*** Block opens ***

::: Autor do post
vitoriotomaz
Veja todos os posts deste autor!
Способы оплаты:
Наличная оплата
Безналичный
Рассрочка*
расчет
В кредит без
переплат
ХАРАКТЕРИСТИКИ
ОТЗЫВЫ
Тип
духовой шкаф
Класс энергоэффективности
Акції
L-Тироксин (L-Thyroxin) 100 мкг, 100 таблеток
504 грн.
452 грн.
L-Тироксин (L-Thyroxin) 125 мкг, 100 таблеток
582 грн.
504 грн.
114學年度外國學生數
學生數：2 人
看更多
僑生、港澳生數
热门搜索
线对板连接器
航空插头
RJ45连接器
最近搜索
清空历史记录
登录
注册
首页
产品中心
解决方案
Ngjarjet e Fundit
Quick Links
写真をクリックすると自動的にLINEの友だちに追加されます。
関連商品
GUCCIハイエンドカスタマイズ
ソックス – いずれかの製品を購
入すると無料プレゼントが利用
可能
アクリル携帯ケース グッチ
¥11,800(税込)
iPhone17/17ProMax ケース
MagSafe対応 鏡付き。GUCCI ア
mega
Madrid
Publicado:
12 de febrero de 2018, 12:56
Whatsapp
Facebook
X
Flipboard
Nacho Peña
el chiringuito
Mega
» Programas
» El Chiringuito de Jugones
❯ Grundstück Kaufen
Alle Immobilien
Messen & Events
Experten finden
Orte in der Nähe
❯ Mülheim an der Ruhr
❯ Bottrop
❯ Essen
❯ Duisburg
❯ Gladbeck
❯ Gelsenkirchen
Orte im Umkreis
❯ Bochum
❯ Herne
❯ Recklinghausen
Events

*** Block closes ***

Write the entries out once more, exactly as they were given.

::: Autor do post
vitoriotomaz
Veja todos os posts deste autor!
Способы оплаты:
Наличная оплата
Безналичный
Рассрочка*
расчет
В кредит без
переплат
ХАРАКТЕРИСТИКИ
ОТЗЫВЫ
Тип
духовой шкаф
Класс энергоэффективности
Акції
L-Тироксин (L-Thyroxin) 100 мкг, 100 таблеток
504 грн.
452 грн.
L-Тироксин (L-Thyroxin) 125 мкг, 100 таблеток
582 грн.
504 грн.
114學年度外國學生數
學生數：2 人
看更多
僑生、港澳生數
热门搜索
线对板连接器
航空插头
RJ45连接器
最近搜索
清空历史记录
登录
注册
首页
产品中心
解决方案
Ngjarjet e Fundit
Quick Links
写真をクリックすると自動的にLINEの友だちに追加されます。
関連商品
GUCCIハイエンドカスタマイズ
ソックス – いずれかの製品を購
入すると無料プレゼントが利用
可能
アクリル携帯ケース グッチ
¥11,800(税込)
iPhone17/17ProMax ケース
MagSafe対応 鏡付き。GUCCI ア
mega
Madrid
Publicado:
12 de febrero de 2018, 12:56
Whatsapp
Facebook
X
Flipboard
Nacho Peña
el chiringuito
Mega
» Programas
» El Chiringuito de Jugones
❯ Grundstück Kaufen
Alle Immobilien
Messen & Events
Experten finden
Orte in der Nähe
❯ Mülheim an der Ruhr
❯ Bottrop
❯ Essen
❯ Duisburg
❯ Gladbeck
❯ Gelsenkirchen
Orte im Umkreis
❯ Bochum
❯ Herne
❯ Recklinghausen
Events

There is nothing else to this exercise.